Any organization that wants to move its data to public cloud infrastructure invariably asks about data security. While public cloud infrastructure providers have invested heavily in the security of their platforms and data encryption, some customers prefer to control how their data is encrypted. To that end, Google Cloud Platform is letting organizations provide their own encryption keys that could be used to encrypt data.
The feature, called Customer-Supplied Encryption Keys, was announced at the Google Cloud Platform blog. It's available in beta and applies to Google Compute Engine (GCE) data only. GCE protects all customer data with industry-standard AES 256-bit encryption, and it does so seamlessly for its users. With the new feature, users can provide the keys used to encrypt and decrypt their data. Those keys will only be used in a transient fashion during the request and will not be stored by Google.

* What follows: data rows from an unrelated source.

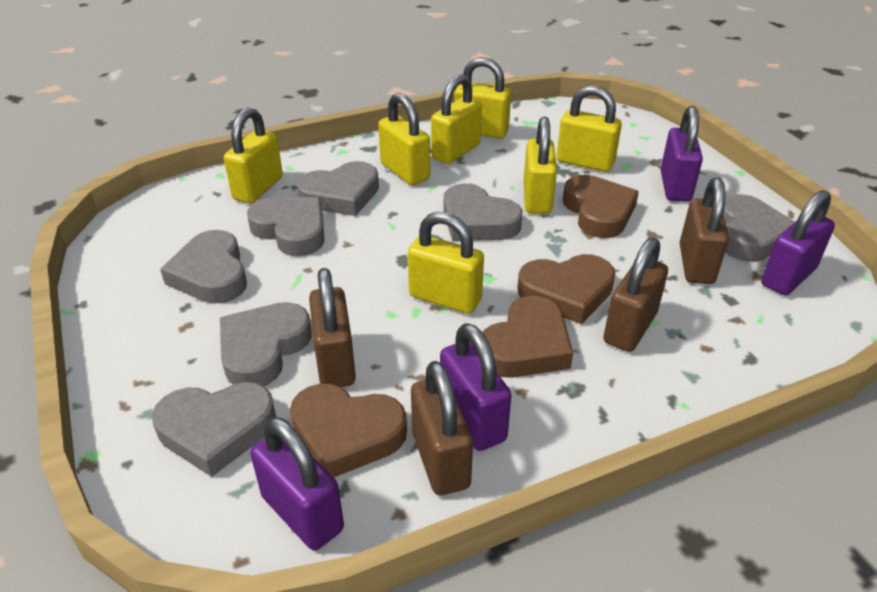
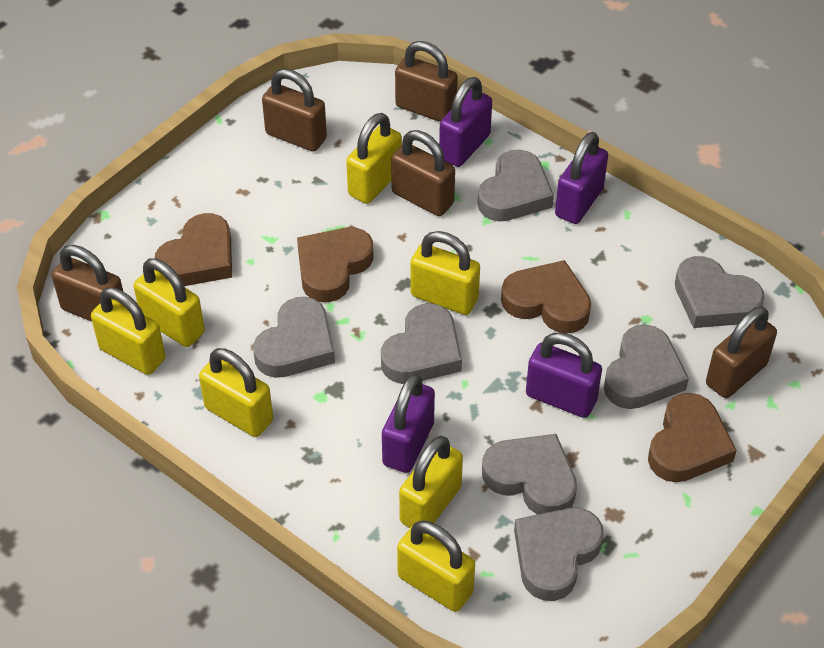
brown padlock: [309,268,356,387] [411,361,473,495] [603,238,668,352] [680,177,729,284] = 4 -> [52,245,123,322] [262,69,327,152] [391,130,455,216] [395,41,458,122] [706,307,777,398] = 5

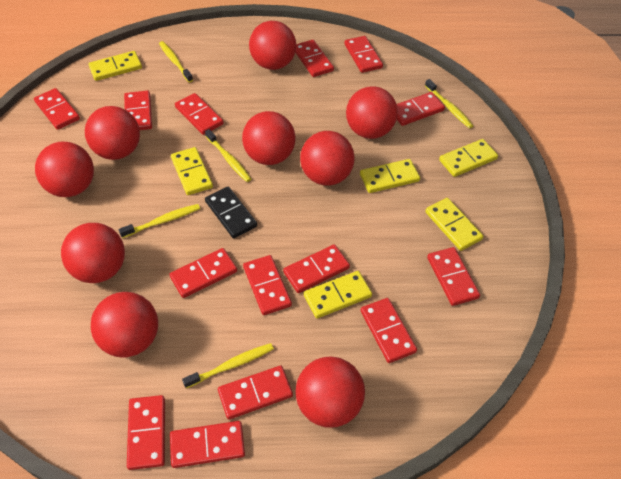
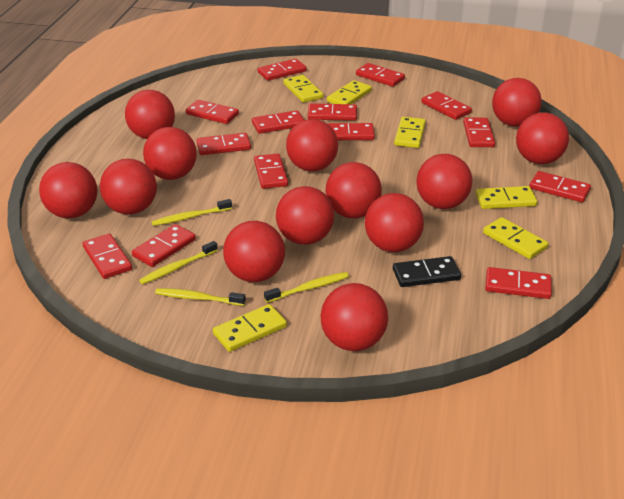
red ball: [35,142,94,197] [61,223,125,283] [85,106,140,160] [91,292,158,358] [242,111,296,165] [249,21,296,70] [296,356,365,427] [300,131,355,186] [346,86,398,139] = 9 -> [39,162,97,218] [100,159,157,215] [125,90,175,139] [143,127,197,180] [223,221,285,282] [276,186,334,245] [286,119,338,171] [321,283,388,351] [326,162,382,218] [365,193,424,252] [416,154,472,209] [492,78,542,127] [516,112,569,164] = 13
yellow toothbrush: [119,204,200,238] [159,41,193,82] [182,343,274,388] [205,129,251,182] [425,79,473,128] = 5 -> [139,241,218,285] [152,199,232,226] [155,288,246,306] [264,272,349,303] = 4

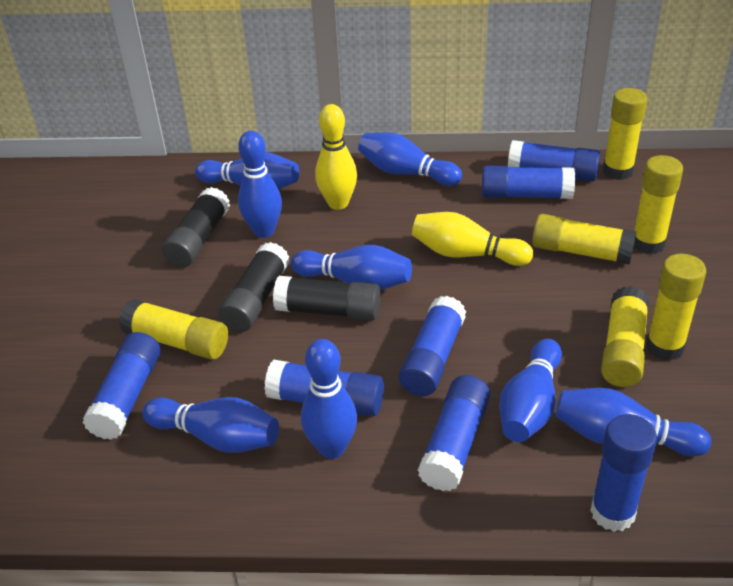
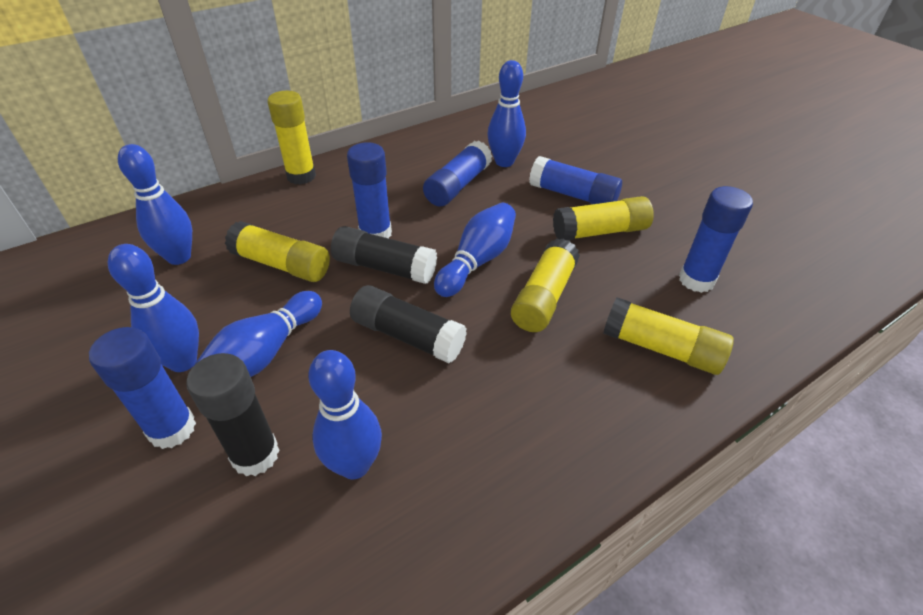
blue bowling pin: [142,397,279,453] [195,152,299,189] [238,131,282,238] [291,245,412,290] [301,339,357,459] [358,133,462,186] [499,339,562,442] [555,388,711,456] = 8 -> [108,244,199,372] [118,144,192,265] [194,291,322,377] [308,350,382,479] [434,203,516,297] [487,60,526,167] = 6
blue glue stick: [83,332,161,440] [264,359,384,417] [399,296,466,396] [418,375,490,491] [482,165,575,199] [508,140,600,181] [590,414,657,532] = 7 -> [89,327,196,449] [347,142,392,238] [423,141,492,207] [529,156,622,204] [679,186,753,293] = 5
yellow bowling pin: [315,104,357,210] [412,212,533,266] = 2 -> none = 0
yellow glue stick: [119,299,228,360] [532,214,637,265] [601,286,649,387] [603,88,647,180] [634,155,683,254] [646,254,706,361] = 6 -> [225,221,330,282] [267,91,316,185] [511,238,580,332] [553,196,654,241] [603,297,734,375] = 5

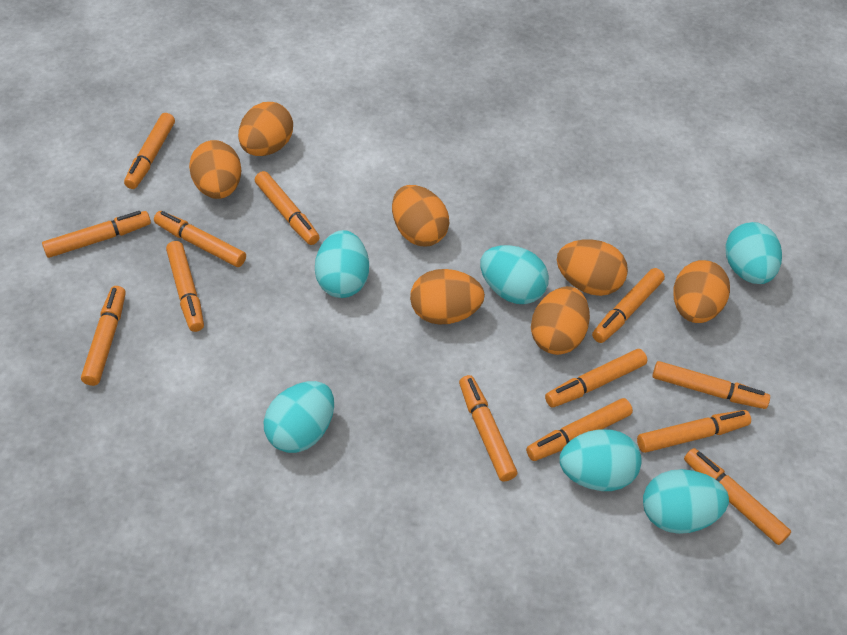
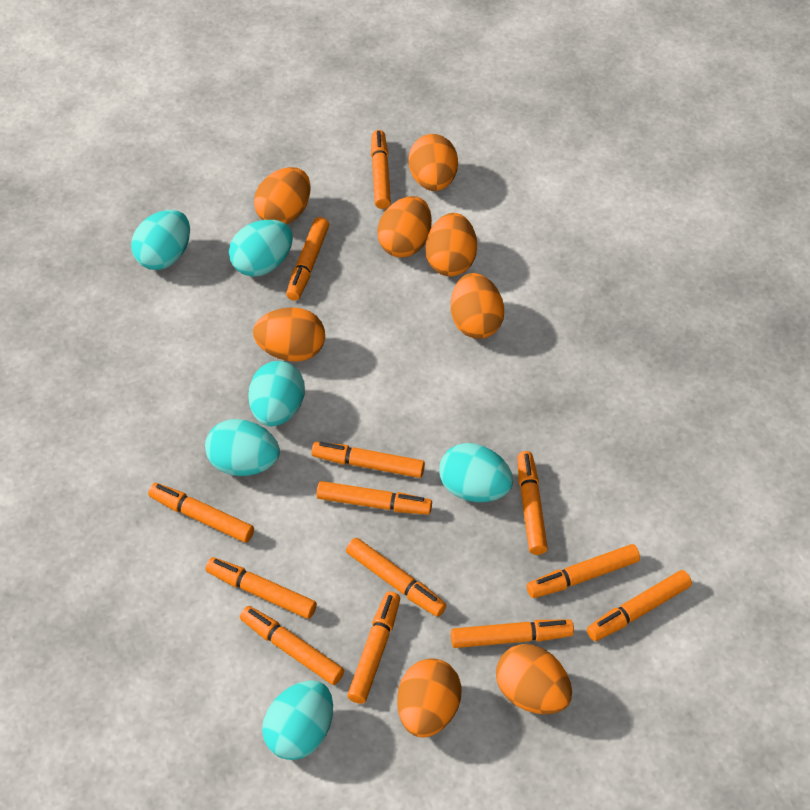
orange egg: [189,140,241,199] [238,102,293,156] [392,185,449,246] [410,269,485,325] [531,286,590,355] [557,239,628,296] [674,260,730,323] = 7 -> [253,307,325,362] [254,167,311,224] [377,196,432,257] [397,658,462,738] [409,134,458,191] [425,213,477,276] [451,273,504,339] [496,644,572,714] = 8

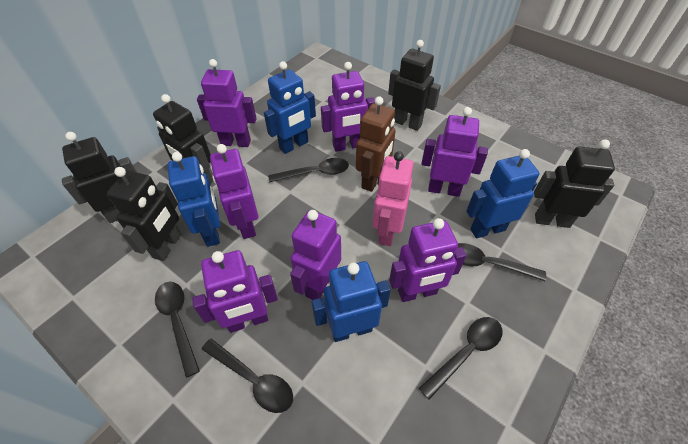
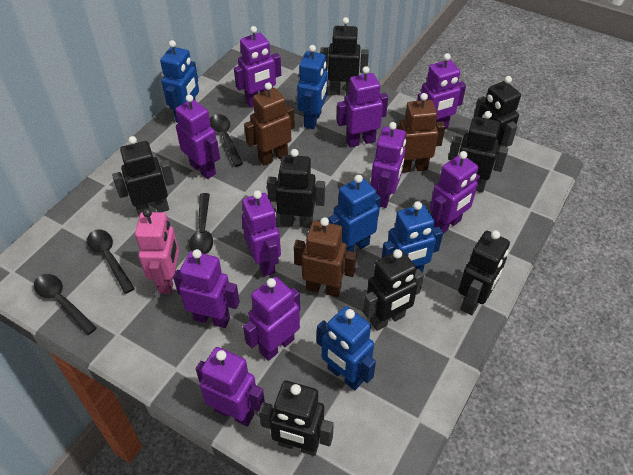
black robot: [62,132,137,223] [107,167,182,261] [153,94,213,183] [388,40,441,131] [534,139,615,228] = 5 -> [112,136,175,216] [259,381,334,456] [267,149,325,228] [320,17,369,95] [363,249,424,331] [448,111,508,193] [458,230,510,315] [474,76,521,160] = 8
black spoon: [155,282,200,378] [202,339,293,413] [268,158,349,183] [419,317,503,400] [457,243,546,281] = 5 -> [34,274,97,335] [87,229,135,294] [189,193,213,254] [210,114,243,167] = 4
blue robot: [168,152,220,247] [264,61,316,154] [311,261,391,342] [466,149,540,238] = 4 -> [160,40,199,123] [297,45,328,129] [317,306,376,390] [328,175,381,253] [382,201,443,273] = 5
brown robot: [356,96,396,192] = 1 -> [244,82,295,166] [294,217,357,297] [396,93,445,173] = 3
purple robot: [192,250,278,333] [197,59,257,147] [210,144,258,239] [290,210,341,300] [321,62,375,152] [389,218,466,302] [421,107,488,197] = 7 -> [173,249,240,328] [175,95,220,179] [196,347,265,426] [234,26,281,108] [242,191,281,277] [243,277,300,361] [337,66,388,147] [371,122,406,208] [417,53,466,129] [430,151,480,234] = 10

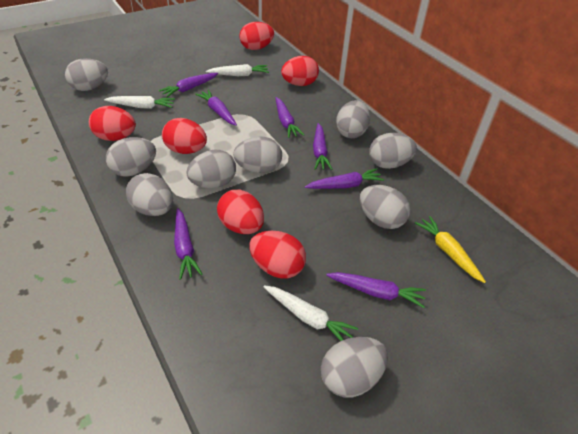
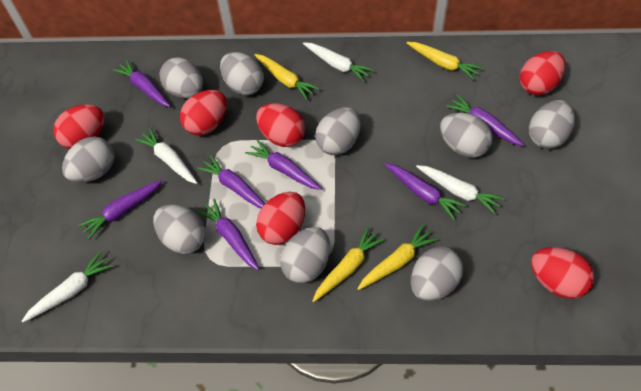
white carrot: [104,96,175,109] [206,64,269,76] [263,285,358,341] = 3 -> [21,252,113,323] [135,128,198,184] [303,42,374,82] [416,165,505,215] = 4
yellow carrot: [415,216,486,283] = 1 -> [255,54,320,100] [313,227,385,302] [357,224,438,290] [406,42,483,80] = 4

This feature can be used via any of the standard mechanisms that Google Cloud Platform provides to interact with its services. This includes the Developers Console (Web), API and the command line interface (gcloud beta command). Users will have to provide the correct keys to use their protected resources.
The Customer-Supplied Encryption Keys feature is available in select countries only. Some technical restrictions do exist in beta, including a requirement to use the Compute Engine Beta API. The feature applies to new disks that users wish to encrypt with their keys and not existing disks. The feature also cannot be used with local SSDs. For more information, check out the restrictions section in the documentation.
Being able to use your own keys for security is an interesting idea and will likely find acceptance across organizations that have been cautious in moving their data to the cloud. Organizations are still likely to question whether Google will in fact use their private keys in a transient fashion only and not store them. Another note of caution is that the organization will have to be careful in managing its keys; a Google blog post makes it clear that if the keys are lost, Google cannot help with recovering the keys or the data.